Egge A, Waterloo K, Sjøholm H, Solberg T, Ingebrigtsen T, Romner B
Department of Neurosurgery, University Hospital of Tromsø, Norway.
Neurosurgery. 2001 Sep;49(3):593-605; discussion 605-6. doi: 10.1097/00006123-200109000-00012.
To investigate the role of prophylactic hyperdynamic postoperative fluid therapy in preventing delayed ischemic neurological deficits attributable to cerebral vasospasm.
We designed a prospected, randomized, controlled study and included 32 patients with subarachnoid hemorrhage. Sixteen patients received hypervolemic hypertensive hemodilution fluid therapy; the other 16 patients received normovolemic fluid therapy. All patients were monitored for at least 12 days, with clinical assessments, transcranial Doppler recordings, single-photon emission computed tomographic (SPECT) scanning, and routine computed tomographic scanning. For fluid balance monitoring, a number of blood samples were obtained on a daily basis and continuous central venous pressure and mean arterial blood pressure measurements were performed for both groups. All patients received intravenous nimodipine infusions between Day 1 and Day 12. End points of this study were clinical outcomes, clinically evident and transcranial Doppler sonography-evident vasospasm, SPECT findings, complications, and costs. Clinical examinations (using the Glasgow Outcome Scale) performed 1 year after discharge, together with neuropsychological assessments and SPECT scanning, were the basis for the evaluation of clinical outcomes.
No differences were observed between the two groups with respect to cerebral vasospasm (as observed clinically or on transcranial Doppler recordings). When regional cerebral blood flow was evaluated by means of SPECT analysis performed on Day 12 after subarachnoid hemorrhage, no differences were revealed.

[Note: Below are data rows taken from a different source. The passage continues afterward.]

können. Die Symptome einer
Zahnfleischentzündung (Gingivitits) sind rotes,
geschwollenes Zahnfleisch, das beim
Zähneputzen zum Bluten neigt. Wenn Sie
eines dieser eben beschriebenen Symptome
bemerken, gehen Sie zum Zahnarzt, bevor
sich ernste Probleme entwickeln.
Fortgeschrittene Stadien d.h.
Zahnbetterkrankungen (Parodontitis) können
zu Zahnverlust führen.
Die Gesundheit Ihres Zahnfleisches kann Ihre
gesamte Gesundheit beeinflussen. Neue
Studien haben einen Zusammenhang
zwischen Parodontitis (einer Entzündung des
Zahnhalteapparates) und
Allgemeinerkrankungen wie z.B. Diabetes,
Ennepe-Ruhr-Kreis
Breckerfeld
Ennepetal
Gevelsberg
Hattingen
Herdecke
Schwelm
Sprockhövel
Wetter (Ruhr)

One-year clinical follow-up assessments (with the Glasgow Outcome Scale), including SPECT findings and neuropsychological function results, did not demonstrate any significant group differences. Costs were higher and complications were more frequent for the hyperdynamic therapy group.

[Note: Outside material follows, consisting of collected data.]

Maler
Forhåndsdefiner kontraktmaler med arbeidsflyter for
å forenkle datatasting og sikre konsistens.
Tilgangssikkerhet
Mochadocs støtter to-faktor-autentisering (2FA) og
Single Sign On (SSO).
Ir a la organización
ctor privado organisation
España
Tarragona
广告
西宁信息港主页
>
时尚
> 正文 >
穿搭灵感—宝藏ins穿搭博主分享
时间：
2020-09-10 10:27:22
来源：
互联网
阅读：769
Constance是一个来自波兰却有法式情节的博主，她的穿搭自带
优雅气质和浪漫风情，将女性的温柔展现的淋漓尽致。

Neither early nor late outcome measures revealed any significant differences between the two subarachnoid hemorrhage treatment models.
探讨预防性术后高动力液体疗法在预防因脑血管痉挛导致的迟发性缺血性神经功能缺损中的作用。
我们设计了一项前瞻性、随机对照研究,纳入32例蛛网膜下腔出血患者。16例患者接受高血容量高血压血液稀释液体疗法;另外16例患者接受等血容量液体疗法。所有患者至少监测12天,进行临床评估、经颅多普勒记录、单光子发射计算机断层扫描(SPECT)以及常规计算机断层扫描。为监测液体平衡,每天采集多份血样,并对两组患者进行连续中心静脉压和平均动脉血压测量。所有患者在第1天至第12天接受静脉注射尼莫地平。本研究的终点为临床结局、临床明显和经颅多普勒超声明显的血管痉挛、SPECT检查结果、并发症及费用。出院1年后进行的临床检查(使用格拉斯哥预后量表),以及神经心理学评估和SPECT扫描,是评估临床结局的基础。
两组在脑血管痉挛方面(临床观察或经颅多普勒记录)未观察到差异。在蛛网膜下腔出血后第12天通过SPECT分析评估局部脑血流时,未发现差异。1年的临床随访评估(使用格拉斯哥预后量表),包括SPECT检查结果和神经心理功能结果,未显示任何显著的组间差异。高动力治疗组的费用更高,并发症更频繁。
两种蛛网膜下腔出血治疗模式在早期和晚期结局指标上均未显示出任何显著差异。